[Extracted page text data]
#####

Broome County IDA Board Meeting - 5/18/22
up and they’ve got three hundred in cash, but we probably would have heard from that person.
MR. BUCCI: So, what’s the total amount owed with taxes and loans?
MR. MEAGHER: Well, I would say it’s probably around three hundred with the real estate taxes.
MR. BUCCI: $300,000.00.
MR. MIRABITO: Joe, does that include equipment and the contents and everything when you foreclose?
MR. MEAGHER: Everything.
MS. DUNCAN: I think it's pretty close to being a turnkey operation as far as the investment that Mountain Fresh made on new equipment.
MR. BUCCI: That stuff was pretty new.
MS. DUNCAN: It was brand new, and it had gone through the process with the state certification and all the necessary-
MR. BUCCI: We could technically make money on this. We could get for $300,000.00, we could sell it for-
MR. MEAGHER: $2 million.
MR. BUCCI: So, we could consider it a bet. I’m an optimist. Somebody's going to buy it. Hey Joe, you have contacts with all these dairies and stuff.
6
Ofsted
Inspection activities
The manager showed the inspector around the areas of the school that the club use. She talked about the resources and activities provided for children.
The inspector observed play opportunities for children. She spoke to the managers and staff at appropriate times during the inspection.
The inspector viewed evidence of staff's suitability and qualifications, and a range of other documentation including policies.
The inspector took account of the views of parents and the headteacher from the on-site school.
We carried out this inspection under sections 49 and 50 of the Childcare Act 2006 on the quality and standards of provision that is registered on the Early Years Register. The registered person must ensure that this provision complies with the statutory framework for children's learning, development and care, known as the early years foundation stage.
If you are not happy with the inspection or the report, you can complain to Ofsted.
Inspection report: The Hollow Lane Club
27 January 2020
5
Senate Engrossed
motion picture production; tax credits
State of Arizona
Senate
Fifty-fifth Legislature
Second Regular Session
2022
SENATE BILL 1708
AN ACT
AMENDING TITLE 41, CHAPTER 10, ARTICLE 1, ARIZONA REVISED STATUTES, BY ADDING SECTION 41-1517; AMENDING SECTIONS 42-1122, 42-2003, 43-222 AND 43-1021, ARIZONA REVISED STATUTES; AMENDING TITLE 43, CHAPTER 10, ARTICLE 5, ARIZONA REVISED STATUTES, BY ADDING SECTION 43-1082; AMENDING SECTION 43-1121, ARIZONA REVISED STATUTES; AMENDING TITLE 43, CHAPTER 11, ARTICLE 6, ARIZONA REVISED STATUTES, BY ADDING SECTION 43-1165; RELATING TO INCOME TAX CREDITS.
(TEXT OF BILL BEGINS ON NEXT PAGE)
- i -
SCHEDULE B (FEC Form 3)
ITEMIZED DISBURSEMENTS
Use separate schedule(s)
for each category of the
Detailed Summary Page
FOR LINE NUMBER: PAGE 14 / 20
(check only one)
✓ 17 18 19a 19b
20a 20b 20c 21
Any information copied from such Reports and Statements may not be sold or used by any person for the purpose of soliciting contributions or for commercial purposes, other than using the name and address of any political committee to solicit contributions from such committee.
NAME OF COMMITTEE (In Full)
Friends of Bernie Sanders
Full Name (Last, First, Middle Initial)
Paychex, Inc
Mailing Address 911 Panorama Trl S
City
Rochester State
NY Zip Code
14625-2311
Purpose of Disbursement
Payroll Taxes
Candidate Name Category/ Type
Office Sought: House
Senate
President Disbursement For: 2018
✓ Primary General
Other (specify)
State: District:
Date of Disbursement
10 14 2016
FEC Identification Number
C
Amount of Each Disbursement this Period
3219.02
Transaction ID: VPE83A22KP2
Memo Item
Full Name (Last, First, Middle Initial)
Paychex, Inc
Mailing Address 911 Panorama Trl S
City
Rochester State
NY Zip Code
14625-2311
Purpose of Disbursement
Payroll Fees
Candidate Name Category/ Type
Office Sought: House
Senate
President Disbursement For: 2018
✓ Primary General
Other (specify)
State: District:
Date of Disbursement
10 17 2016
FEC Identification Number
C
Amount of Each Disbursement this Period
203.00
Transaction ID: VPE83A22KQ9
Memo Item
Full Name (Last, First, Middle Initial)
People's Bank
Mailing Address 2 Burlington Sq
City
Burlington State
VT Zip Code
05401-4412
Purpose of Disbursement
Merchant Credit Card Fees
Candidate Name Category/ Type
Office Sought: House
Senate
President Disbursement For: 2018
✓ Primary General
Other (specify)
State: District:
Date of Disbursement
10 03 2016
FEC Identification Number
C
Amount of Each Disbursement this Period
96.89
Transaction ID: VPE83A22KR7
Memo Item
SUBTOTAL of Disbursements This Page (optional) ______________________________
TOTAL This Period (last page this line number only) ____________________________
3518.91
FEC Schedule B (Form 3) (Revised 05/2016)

#####

| Task goal |
Of the lines above, extract only those from the line with "MR. BUCCI: That stuff was pretty new." to the line with "MS. DUNCAN: It", both included, exactly as written.

| Task output |
MR. BUCCI: That stuff was pretty new.
MS. DUNCAN: It was brand new, and it had gone through the process with the state certification and all the necessary-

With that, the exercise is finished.